Spitzer May Target Old NYSE Board
New York Atty. Gen. Eliot Spitzer said Tuesday that he might seek to recover money from former New York Stock Exchange directors who approved $188 million in pay to former Chairman Richard Grasso. It was the first time Spitzer had described possible tactics in his probe of the NYSE.
“Board members who act improperly could provide a piece of the recovery,” Spitzer told reporters. “But these are purely theoretical issues we’ll deal with down the road.”
Interim NYSE Chairman John S. Reed and the exchange’s current board last week asked Spitzer to investigate the circumstances surrounding approval of Grasso’s compensation. Spitzer and the Securities and Exchange Commission were forwarded a report prepared for Reed by attorney Dan Webb that concluded Grasso was overpaid by as much as $150 million over eight years.
Spitzer, whose office regulates not-for-profit organizations such as the NYSE, said his staff would interview former directors. Spitzer said he had read the Webb report and had been in contact with Grasso’s lawyer, Kenneth Edgar, a partner with Simpson Thacher & Bartlett in New York. Spitzer said he had not spoken recently to Grasso, whom he described as a poster child for excessive pay.
“The facts as Mr. Reed described them are indeed troubling,” Spitzer said. “Whether that leads to a legal case, a prosecution, remains to be seen. And I certainly don’t want to prejudge it.”

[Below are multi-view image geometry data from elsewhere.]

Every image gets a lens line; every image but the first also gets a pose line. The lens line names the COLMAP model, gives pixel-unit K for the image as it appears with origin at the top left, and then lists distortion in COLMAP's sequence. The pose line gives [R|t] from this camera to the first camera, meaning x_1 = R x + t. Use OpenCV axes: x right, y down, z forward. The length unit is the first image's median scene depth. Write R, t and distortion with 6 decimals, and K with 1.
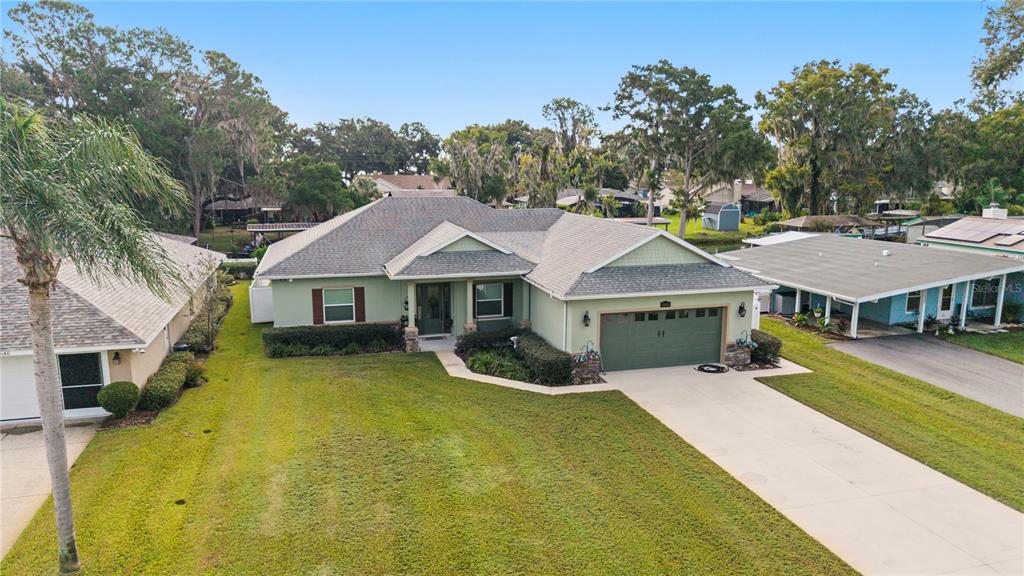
lens RADIAL K [[688.8, 0, 504.2], [0, 688.8, 288.0], [0, 0, 1]] dist [0.035228, -0.059757]
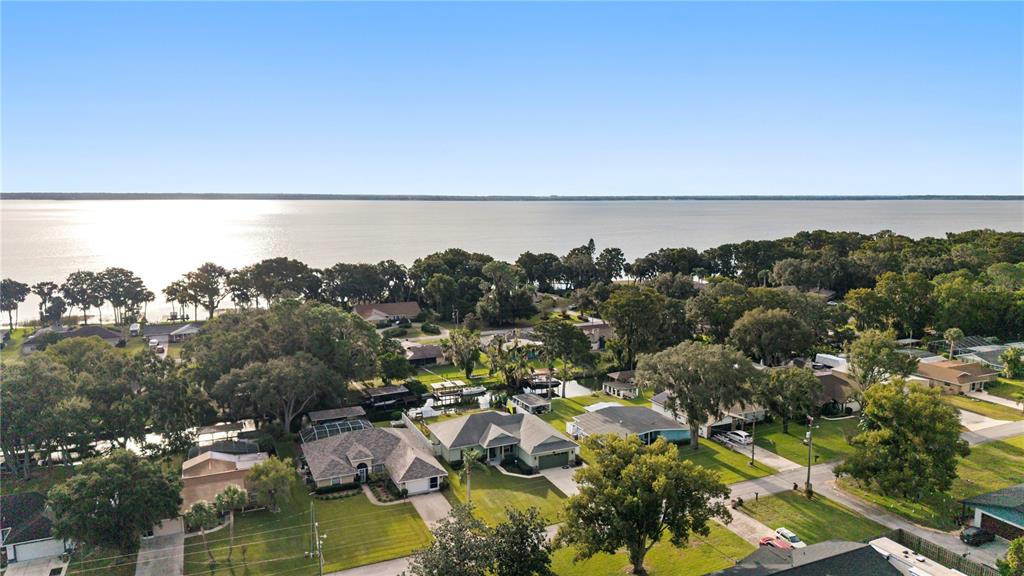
lens RADIAL K [[700.1, 0, 515.4], [0, 700.1, 287.3], [0, 0, 1]] dist [0.088957, -0.158455]
pose [[0.987616, -0.015159, 0.156154, -0.603596], [0.020658, 0.999220, -0.033651, -0.787192], [-0.155522, 0.036460, 0.987159, -2.992616]]
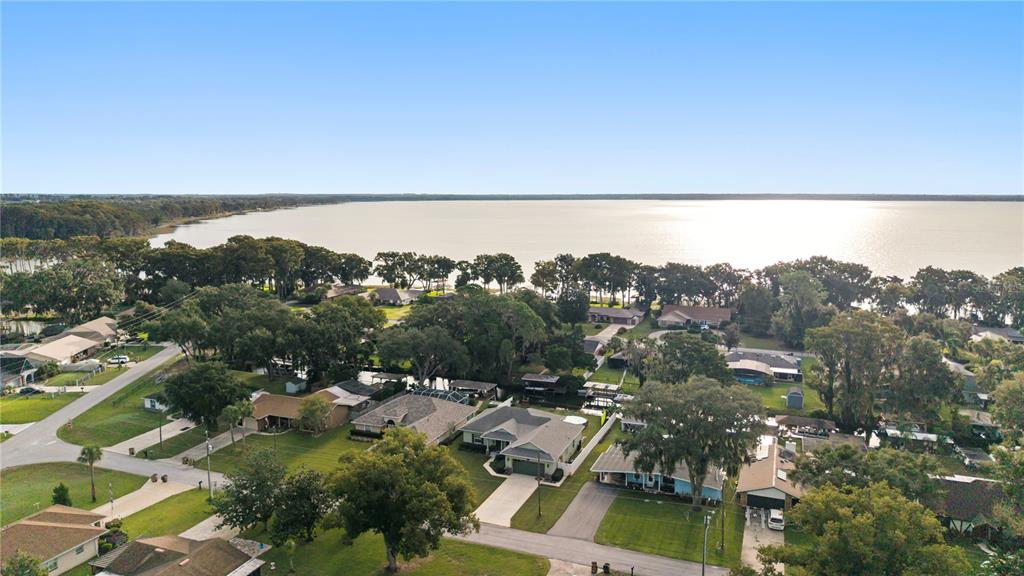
lens RADIAL K [[700.1, 0, 515.4], [0, 700.1, 287.3], [0, 0, 1]] dist [0.088957, -0.158455]
pose [[0.787471, 0.084575, -0.610521, 2.465145], [-0.104526, 0.994518, 0.002949, -0.932167], [0.607424, 0.061493, 0.791995, -2.231664]]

Any case would hinge on “whether the salary that was paid to Mr. Grasso is commensurate with the services that he rendered to the not-for-profit,” Spitzer said.
Current directors -- who were elected in November, two months after Grasso’s departure -- may not have washed their hands of the matter by referring the case to Spitzer.
“The current board, by merely sending the report to me in the mail, has not fulfilled the entirety of its own fiduciary obligation,” Spitzer said.
Grasso, 57, was ousted in September after he received a $140-million payout and turned down an additional $48 million to which he was entitled under his contract. Board members at that time included chief executives of securities firms that were regulated by the NYSE.
“The old board members will be on the hot seat because they were the ones who approved Mr. Grasso’s pay,” said Robert Heim, an SEC lawyer from 1993 to 1999.
Heim said making a case could be difficult.
“There’s no objective standard for deciding when a salary goes from reasonable to unreasonable,” he said. “Spitzer will look at the procedures that went into approving the pay.”